→ **SUPPLIED PASSAGE**

● ● ● ●

I figured out what the problem is.  The standby's startup process
retains knowledge of all these locks in standby.c's RecoveryLockLists
data structure, which *has no de-duplication capability*.  It'll add
another entry to the per-XID list any time it's told about a given
exclusive lock.  And checkpoints cause us to regurgitate the entire
set of currently-held exclusive locks into the WAL.  So if you have
a process holding a lot of exclusive locks, and sitting on them
across multiple checkpoints, standby startup processes will bloat.
It's not a true leak, in that we know where the memory is and
we'll release it whenever we see that XID commit/abort.  And I doubt
that this is a common usage pattern, which probably explains the
lack of previous complaints.  Still, bloat bad.

PFA a quick-hack fix that solves this issue by making per-transaction
subsidiary hash tables.  That's overkill perhaps; I'm a little worried
about whether this slows down normal cases more than it's worth.
But we ought to do something about this, because aside from the
duplication aspect the current storage of these lists seems mighty
space-inefficient.

            regards, tom lane

diff --git a/src/backend/storage/ipc/standby.c b/src/backend/storage/ipc/standby.c
index 9dab931990..14b86cd76a 100644
--- a/src/backend/storage/ipc/standby.c
+++ b/src/backend/storage/ipc/standby.c
@@ -42,7 +42,26 @@ int            max_standby_archive_delay = 30 * 1000;
 int            max_standby_streaming_delay = 30 * 1000;
 bool        log_recovery_conflict_waits = false;

-static HTAB *RecoveryLockLists;
+/*
+ * Keep track of all the exclusive locks owned by original transactions.

● ● ● ●

→ **INPUT DATA**
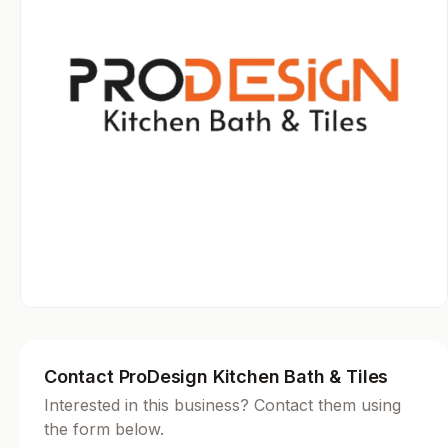
Contact ProDesign Kitchen Bath & Tiles
Interested in this business? Contact them using
the form below.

● ● ● ●

→ **WHAT IS REQUIRED**
Please continue the post on standby lock bloat from its last line.

→ **WRITTEN RESPONSE**
+ * For each original transaction that is known to have any such locks,
+ * there is a RecoveryLockHashEntry in the RecoveryLockHash hash table,
+ * pointing to a subsidiary hash table containing RecoveryLockEntry items.
+ */
+typedef struct RecoveryLockHashEntry
+{
+    TransactionId xid;            /* hash key -- must be first */
+    HTAB       *hashtab;        /* table of locks belonging to xid */
+} RecoveryLockHashEntry;
+
+typedef struct RecoveryLockEntry
+{
+    /* Both Oids are included in the hash key; there is no payload per se */
+    Oid            dbOid;            /* DB containing table */
+    Oid            relOid;            /* OID of table */
+} RecoveryLockEntry;
+
+static HTAB *RecoveryLockHash = NULL;

 /* Flags set by timeout handlers */
 static volatile sig_atomic_t got_standby_deadlock_timeout = false;
@@ -58,15 +77,6 @@ static XLogRecPtr LogCurrentRunningXacts(RunningTransactions CurrRunningXacts);
 static void LogAccessExclusiveLocks(int nlocks, xl_standby_lock *locks);
 static const char *get_recovery_conflict_desc(ProcSignalReason reason);

-/*
- * Keep track of all the locks owned by a given transaction.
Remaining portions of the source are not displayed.